友達の行動について話すときに本当によく使います。「걔는 원래 그래」というパターンを覚えておくと便利です。
韓国人っぽく使うコツ
韓国語ネイティブの使い方を観察していると、いくつかの特徴が見えてきます。これを意識するだけで、グッと自然な韓国語に近づけます。
代名詞を省略するのが自然な場面
韓国語は文脈から主語が明らかな場合、代名詞をあえて言わないことがとても多いです。「그가 뭐라고 했어?(彼が何て言った?)」と聞いた後、続きの会話では「그」を繰り返さずに話すのが自然です。一方、話題の人物を初めて話題に出すときや、別の人物と区別したいときは明示します。
「그」より「그 사람・걔」を使う
日常会話では単独の「그」よりも「그 사람」や「걔」を使ったほうがずっと自然に聞こえます。「그」単体は文学的・書き言葉的な印象が強いので、特にカジュアルな会話では意識して「그 사람」に言い換えてみてください。
敬意の度合いで「그 분」を使い分ける
相手が目上の人や初対面の人の話をするとき、「그 사람」だと少し不丁寧に聞こえることがあります。そういう場面では「그 분」を使うと自然で礼儀正しい印象になります。これは日本語の「あの人」と「あの方」の使い分けに近い感覚ですね。
実践的な学習法
まずは韓国ドラマや映画を見ながら、「그 사람」「걔」「그 분」がどんな場面で使われているかを観察してみるのがおすすめです。字幕をオンにしながら聞いていると、使い分けのパターンが自然と身につきます。また、韓国語の日記や短文を書く練習をするときに、意識的に「그」「그 사람」「그 분」を使い分けてみるのも効果的ですよ。
よく使う関連表現
「그」と一緒によく使われる便利なフレーズをまとめました。これらをセットで覚えておくと、表現の幅がグッと広がります。
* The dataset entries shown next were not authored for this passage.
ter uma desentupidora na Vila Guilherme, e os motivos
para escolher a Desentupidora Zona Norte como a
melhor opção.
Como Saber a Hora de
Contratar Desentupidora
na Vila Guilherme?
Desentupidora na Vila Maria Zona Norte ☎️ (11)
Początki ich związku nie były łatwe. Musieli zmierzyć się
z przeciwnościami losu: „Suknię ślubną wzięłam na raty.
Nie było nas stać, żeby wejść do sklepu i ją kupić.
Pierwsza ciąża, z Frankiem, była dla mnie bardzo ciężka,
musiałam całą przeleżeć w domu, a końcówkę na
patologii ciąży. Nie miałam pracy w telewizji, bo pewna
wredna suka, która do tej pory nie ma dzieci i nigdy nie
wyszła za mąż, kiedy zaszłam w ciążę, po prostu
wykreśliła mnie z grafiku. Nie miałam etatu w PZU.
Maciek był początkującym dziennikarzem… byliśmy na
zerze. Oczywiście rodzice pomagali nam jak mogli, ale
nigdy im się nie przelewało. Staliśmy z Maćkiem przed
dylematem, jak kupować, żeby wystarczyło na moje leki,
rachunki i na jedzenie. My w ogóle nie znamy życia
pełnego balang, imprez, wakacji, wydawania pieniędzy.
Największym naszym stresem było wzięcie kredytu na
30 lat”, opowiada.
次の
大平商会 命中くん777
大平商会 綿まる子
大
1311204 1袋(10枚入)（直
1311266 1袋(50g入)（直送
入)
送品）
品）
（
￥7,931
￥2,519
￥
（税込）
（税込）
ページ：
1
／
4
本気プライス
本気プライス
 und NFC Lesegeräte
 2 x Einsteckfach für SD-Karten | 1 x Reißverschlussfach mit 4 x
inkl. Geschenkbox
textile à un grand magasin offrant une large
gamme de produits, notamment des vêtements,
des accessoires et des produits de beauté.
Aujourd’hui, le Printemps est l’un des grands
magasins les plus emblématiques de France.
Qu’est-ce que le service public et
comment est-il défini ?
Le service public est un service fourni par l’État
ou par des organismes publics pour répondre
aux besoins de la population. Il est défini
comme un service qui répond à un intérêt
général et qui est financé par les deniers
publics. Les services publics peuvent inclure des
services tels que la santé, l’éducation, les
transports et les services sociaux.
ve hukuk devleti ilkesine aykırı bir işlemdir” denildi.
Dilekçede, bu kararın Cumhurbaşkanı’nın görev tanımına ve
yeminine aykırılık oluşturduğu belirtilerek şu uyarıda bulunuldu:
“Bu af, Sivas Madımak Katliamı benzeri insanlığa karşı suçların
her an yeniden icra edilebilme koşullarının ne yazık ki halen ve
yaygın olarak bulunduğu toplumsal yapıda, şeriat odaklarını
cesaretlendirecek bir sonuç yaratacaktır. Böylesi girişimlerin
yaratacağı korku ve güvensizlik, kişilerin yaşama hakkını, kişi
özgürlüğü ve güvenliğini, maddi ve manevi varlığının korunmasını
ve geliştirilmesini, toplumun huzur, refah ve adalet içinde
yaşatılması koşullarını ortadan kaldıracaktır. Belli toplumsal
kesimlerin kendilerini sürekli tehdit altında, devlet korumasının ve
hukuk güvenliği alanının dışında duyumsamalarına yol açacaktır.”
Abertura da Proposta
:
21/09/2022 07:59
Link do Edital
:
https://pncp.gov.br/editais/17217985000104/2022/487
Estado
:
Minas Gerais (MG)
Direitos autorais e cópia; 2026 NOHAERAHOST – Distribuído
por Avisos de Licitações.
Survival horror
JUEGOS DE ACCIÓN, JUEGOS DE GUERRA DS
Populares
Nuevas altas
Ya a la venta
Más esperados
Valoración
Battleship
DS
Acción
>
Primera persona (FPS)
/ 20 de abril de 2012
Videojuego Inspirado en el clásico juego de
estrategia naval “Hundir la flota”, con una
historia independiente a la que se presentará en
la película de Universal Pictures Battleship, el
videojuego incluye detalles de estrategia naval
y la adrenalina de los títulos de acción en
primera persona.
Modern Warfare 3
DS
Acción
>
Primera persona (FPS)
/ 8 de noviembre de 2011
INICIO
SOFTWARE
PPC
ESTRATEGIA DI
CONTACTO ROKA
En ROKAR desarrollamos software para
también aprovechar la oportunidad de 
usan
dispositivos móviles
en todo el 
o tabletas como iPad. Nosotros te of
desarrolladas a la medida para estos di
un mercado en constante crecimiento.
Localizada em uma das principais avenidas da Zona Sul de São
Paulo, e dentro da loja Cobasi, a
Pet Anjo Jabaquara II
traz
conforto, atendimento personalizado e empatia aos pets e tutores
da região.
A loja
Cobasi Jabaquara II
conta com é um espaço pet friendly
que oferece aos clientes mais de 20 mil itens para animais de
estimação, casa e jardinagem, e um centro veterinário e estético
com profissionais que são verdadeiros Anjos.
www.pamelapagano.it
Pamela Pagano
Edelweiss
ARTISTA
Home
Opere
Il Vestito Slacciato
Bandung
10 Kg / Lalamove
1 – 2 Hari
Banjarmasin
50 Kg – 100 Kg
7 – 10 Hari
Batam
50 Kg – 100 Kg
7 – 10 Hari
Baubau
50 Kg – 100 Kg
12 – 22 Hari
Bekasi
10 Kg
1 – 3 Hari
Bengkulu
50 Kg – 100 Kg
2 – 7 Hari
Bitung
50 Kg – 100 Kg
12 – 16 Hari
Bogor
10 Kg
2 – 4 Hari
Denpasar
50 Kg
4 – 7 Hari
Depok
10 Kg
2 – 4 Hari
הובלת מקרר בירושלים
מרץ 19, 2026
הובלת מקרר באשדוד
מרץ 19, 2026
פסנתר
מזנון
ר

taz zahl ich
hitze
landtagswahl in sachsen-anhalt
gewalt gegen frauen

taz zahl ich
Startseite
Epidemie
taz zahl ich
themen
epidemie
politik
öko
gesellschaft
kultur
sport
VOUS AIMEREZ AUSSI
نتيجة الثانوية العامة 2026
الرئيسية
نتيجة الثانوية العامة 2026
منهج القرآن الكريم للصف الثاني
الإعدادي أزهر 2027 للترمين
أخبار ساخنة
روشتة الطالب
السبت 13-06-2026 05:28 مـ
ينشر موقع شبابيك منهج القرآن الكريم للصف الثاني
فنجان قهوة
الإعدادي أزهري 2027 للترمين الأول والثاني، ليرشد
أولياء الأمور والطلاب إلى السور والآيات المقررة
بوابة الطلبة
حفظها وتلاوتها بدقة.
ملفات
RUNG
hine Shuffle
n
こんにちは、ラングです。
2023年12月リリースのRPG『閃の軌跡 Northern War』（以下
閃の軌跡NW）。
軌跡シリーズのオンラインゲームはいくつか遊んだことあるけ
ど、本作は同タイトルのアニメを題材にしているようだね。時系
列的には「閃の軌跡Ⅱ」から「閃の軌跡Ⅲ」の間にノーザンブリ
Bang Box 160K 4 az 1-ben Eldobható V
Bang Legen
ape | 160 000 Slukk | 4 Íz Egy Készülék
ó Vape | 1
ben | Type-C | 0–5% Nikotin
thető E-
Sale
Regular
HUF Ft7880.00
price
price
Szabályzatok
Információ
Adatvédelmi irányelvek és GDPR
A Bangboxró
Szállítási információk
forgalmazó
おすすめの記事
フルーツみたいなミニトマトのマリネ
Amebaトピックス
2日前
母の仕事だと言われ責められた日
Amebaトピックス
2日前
韓国語:그 사람 누구야? 日本語の意味:あの人誰?
韓国語:그를 잘 알아요. 日本語の意味:彼のことをよく知っています。
韓国語:그와 같이 일한 적 있어요. 日本語の意味:彼と一緒に仕事したことがあります。
韓国語:그 분께 감사드립니다. 日本語の意味:あの方に感謝申し上げます。
韓国語:걔 요즘 어때? 日本語の意味:あいつ最近どう?
まとめ
「그」は韓国語で「彼・その人・あの人」を意味する三人称代名詞です。ただし日本語の「彼」とは少しニュアンスが異なり、単独で使うと文語的・書き言葉的な印象になりやすいという特徴があります。日常会話では「그 사람」「걔(그 애の縮約形)」「그 분」のように名詞と組み合わせて使うのが自然で、相手の年齢や立場によって使い分けることが韓国語らしさの鍵になります。
格変化については、「그가(彼が)」「그를(彼を)」「그의→그(彼の)」「그에게・그한테(彼に)」をしっかり覚えておくことが大切です。所有格の「그의」が会話では「그」に省略されるケースが多いのも、覚えておくと聞き取りがぐっと楽になりますよ。
パンマル・ヘヨ体・ハムニダ体の三つを一緒に練習することで、どんな相手・どんな場面でも自信を持って使える応用力が身につきます。カジュアルな友達との会話から、ビジネスの場、文章を書くときまで、「그」とその関連表現を幅広く使いこなすことが、韓国語会話の自然さに直結します。ぜひ今日から例文を声に出して練習してみてください!